Contributory negligence is an old “common law” doctrine holding that if a person is injured in part due to his or her own negligence (i.e. his or her negligence “contributed to” the event that caused the injury) the injured person is not entitled to collect any money damages from the other party involved. Under this system if the injured person is 1% negligent and the other party is 99% negligent they do not get a single penny of recovery under the law.
Sound harsh? Yes it does – and that is because it is. As the law evolved the results of contributory negligence lead the vast majority of states to change this rule in favor of “comparative negligence” where the injured person may still recover money damages, but the amount of money may be lessened due to their own negligence that also caused the accident. That 1% versus 99% example seems a lot fairer under that system. Currently only four states (and the District of Columbia) still apply “pure” contributory negligence along the common law lines. However, two of those states are Maryland and Virginia-placing the entire area under this regime.
Therefore, it is critical that area residents know what this rule means in practice. For example, if a rider wears headphones and gets into an accident this may bar recovery, especially if local law (as is the case in Virginia) classifies this behavior what is called negligence per se. That means that under the law the headphone-wearing rider is negligent as a matter of law no matter what other circumstances may or may not have played into the accident and he or she will not be able to recover even from a driver who admits or is found negligent. The same result may happen if the cyclist is speeding or in violation of some other traffic rule they may or may not know of.

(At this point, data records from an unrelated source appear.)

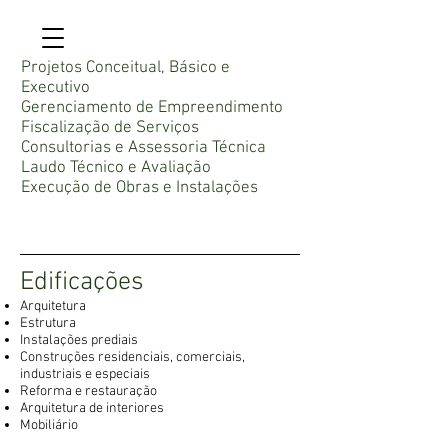
Projetos Conceitual, Básico e
Executivo
Gerenciamento de Empreendimento
Fiscalização de Serviços
Consultorias e Assessoria Técnica
Laudo Técnico e Avaliação
Execução de Obras e Instalações
Edificações
Arquitetura
Estrutura
Instalações prediais
Construções residenciais, comerciais,
industriais e especiais
Reforma e restauração
Arquitetura de interiores
Mobiliário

There is one major caveat to all of this: the negligence of the injured person must have actually contributed to the cause of the accident. So, if a cyclist is riding at night without proper lights and reflectors and is struck in a well-lit parking lot their negligence may not have actually been a partial cause of the injury. Under this system it becomes essential that riders are extremely careful in what they say and whom they speak with in the aftermath of an accident. Being injured on the roads is a stressful and difficult ordeal, and because one small act of negligence may prevent all recovery those on the other side of the dispute will be digging for this information. This may all seem like a draconian rule or a relic from history, but even if sometimes unfair it is the law and resident bike riders are better off knowing how it works.